In the Indonesian drama Love for Share, the lives of three women in polygamous relationships are presented, end to end, as a way of exploring how women deal with polygamy, a tradition that has once again achieved mainstream acceptance under the current government. The three women occupy completely different social strata and are of different ethnicities, and their experiences are just as diverse as their backgrounds.

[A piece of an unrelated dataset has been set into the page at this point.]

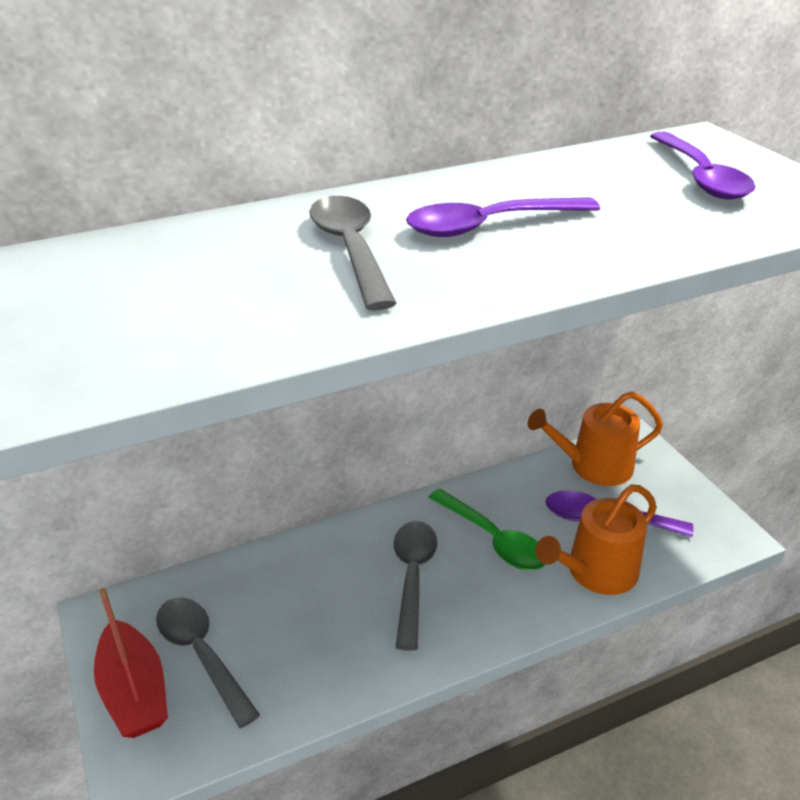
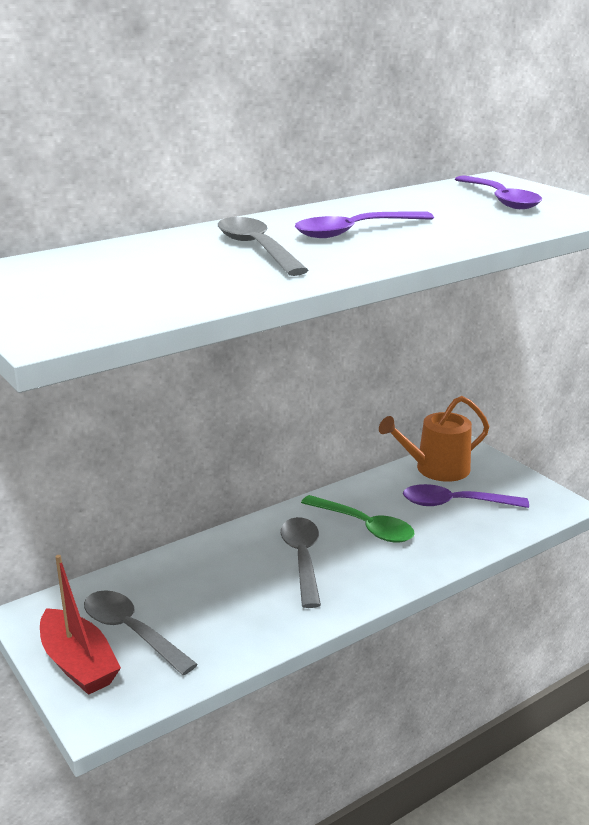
camera: 10 degrees left, 10 degrees down
(596, 572) = (456, 539): orange watering can -> none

In the first and most engaging story, Salma discovers by accident -- and at a public event, no less -- that her husband has another wife. She's torn, but out of respect for both her religion, which dictates that a man may take multiple wives if he can treat them all equally, and the status of her husband, who is a leader in the Indonesian-Arab community, she gradually learns to outwardly accept her husband's choices. At the same time, both those principles go against what she personally believes. She and her husband continue to live in their palatial house with their son, while the other wife maintains her own household with her own child. As years pass, Salma becomes more accustomed to the routine of her existence, even as a new, younger wife is added to the mix; even when her increasingly-disgusted son voices the objections that are in her own heart, Salma maintains her serene air, and carries on with abundant dignity and with a degree of satisfaction. All of the wives are brought together when their husband is felled by a convenient heart attack, the effects of which leave him mostly paralyzed. When it is possible to be moved, he elects to go “home” -- that is, to Salma’s house. As a result, the house becomes a gathering place for the wives and their endless array of children, a circumstance that forces everyone involved to truly confront their collective situation for the first time.